Newer vaccine types include what are called viral vector vaccines, in which the SARS-CoV-2 gene for the spike protein is inserted into another harmless virus to deliver the gene to human cells where the spike protein is produced. The spike protein then stimulates immune responses. The most common viral vectors are adenoviruses, which typically cause common cold-like symptoms in people but are further weakened for vaccines so they cannot cause any disease at all. The adenovirus vector vaccine for SARS-CoV-2, developed and produced by the University of Oxford and AstraZeneca, is in use in several countries, including Britain, India, Brazil, and Mexico. Other adenovirus vector vaccines are in advanced clinical testing (phase 3 clinical trials), such as the vaccine produced by Johnson & Johnson that may be protective following a single dose.
Drugs and vaccines have to be approved by the Food and Drug Administration (FDA) to ensure that only safe and effective products are available to the American public. In situations when there is good scientific reason to believe that a drug is safe and is likely to treat or prevent disease, the FDA may authorize its use even if definitive proof of the efficacy of the drug is not known, especially for diseases that cause high mortality. On December 11, 2020 the FDA issued an Emergency Use Authorization (EUA) for the Pfizer-BioNTech Covid‐19 Vaccine and on December 18, 2020 the FDA issued an EUA for the Moderna Covid-19 vaccine. We expect that the Pfizer-BioNTech and Moderna vaccines will receive full approval, called a Biologics License Application, in the first half of 2021.
The bar for ensuring safety of a vaccine is higher than for a therapeutic to treat an ill person. Vaccines are given to potentially millions of healthy people, unlike drugs for sick people, and loss of trust in a vaccine for SARS-CoV-2 could spill over into loss of trust in other vaccines, seriously jeopardizing public health.

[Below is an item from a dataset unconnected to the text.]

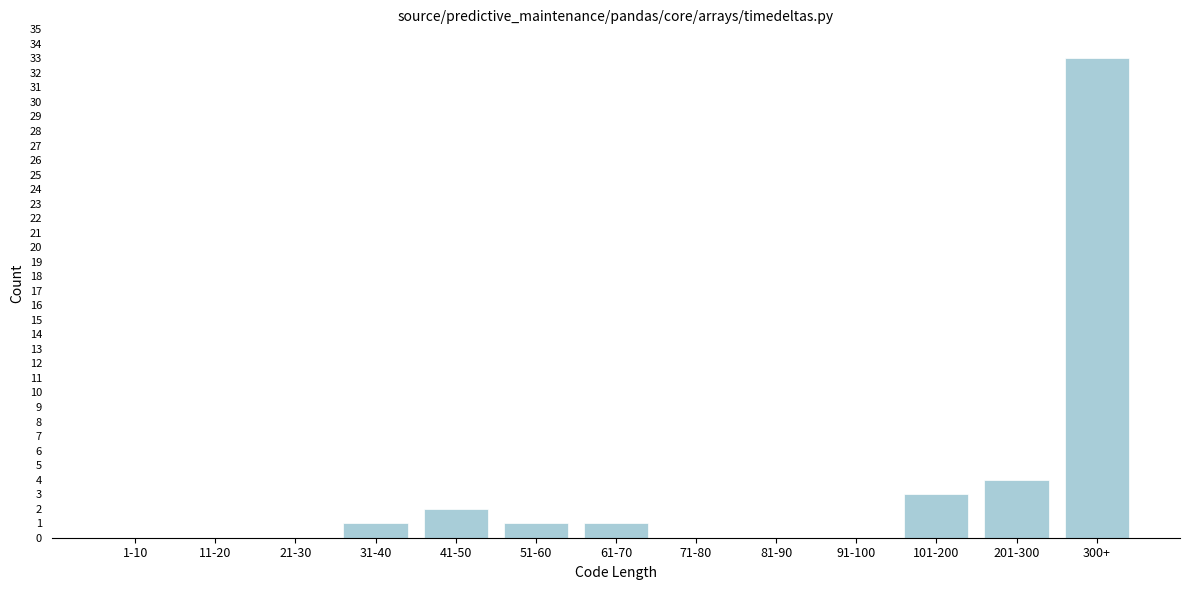

Reading right to left, what are all the values shown in this chart?

300+=33	201-300=4	101-200=3	91-100=0	81-90=0	71-80=0	61-70=1	51-60=1	41-50=2	31-40=1	21-30=0	11-20=0	1-10=0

Traditionally, it has taken many years to develop a vaccine, confirm its safety and efficacy, and manufacture the vaccine in sufficient quantities for public use. This timeline has been substantially shortened for SARS-CoV-2 vaccines. There are several ways this has been made possible. First, some clinical trials have combined phases 1 and 2 to assess safety and immune responses. Second, because of the high number of new cases of Covid-19 in many places, differences in disease risk between those who received the viral vaccine and those who received the placebo or comparison vaccine can be measured more quickly than in the absence of a pandemic. Third, the United States government and others heavily invested in building the manufacturing capacity to produce large numbers of vaccine doses before the findings of the phase 3 trials were available. Typically, vaccine manufacturers wait until the phase 3 trial is completed and shows safety and efficacy before making such a large investment in manufacturing capacity. None of these factors that contribute to the accelerated development of a vaccine for SARS-CoV-2 imply that safety, scientific or ethical integrity are compromised, or that short-cuts were made.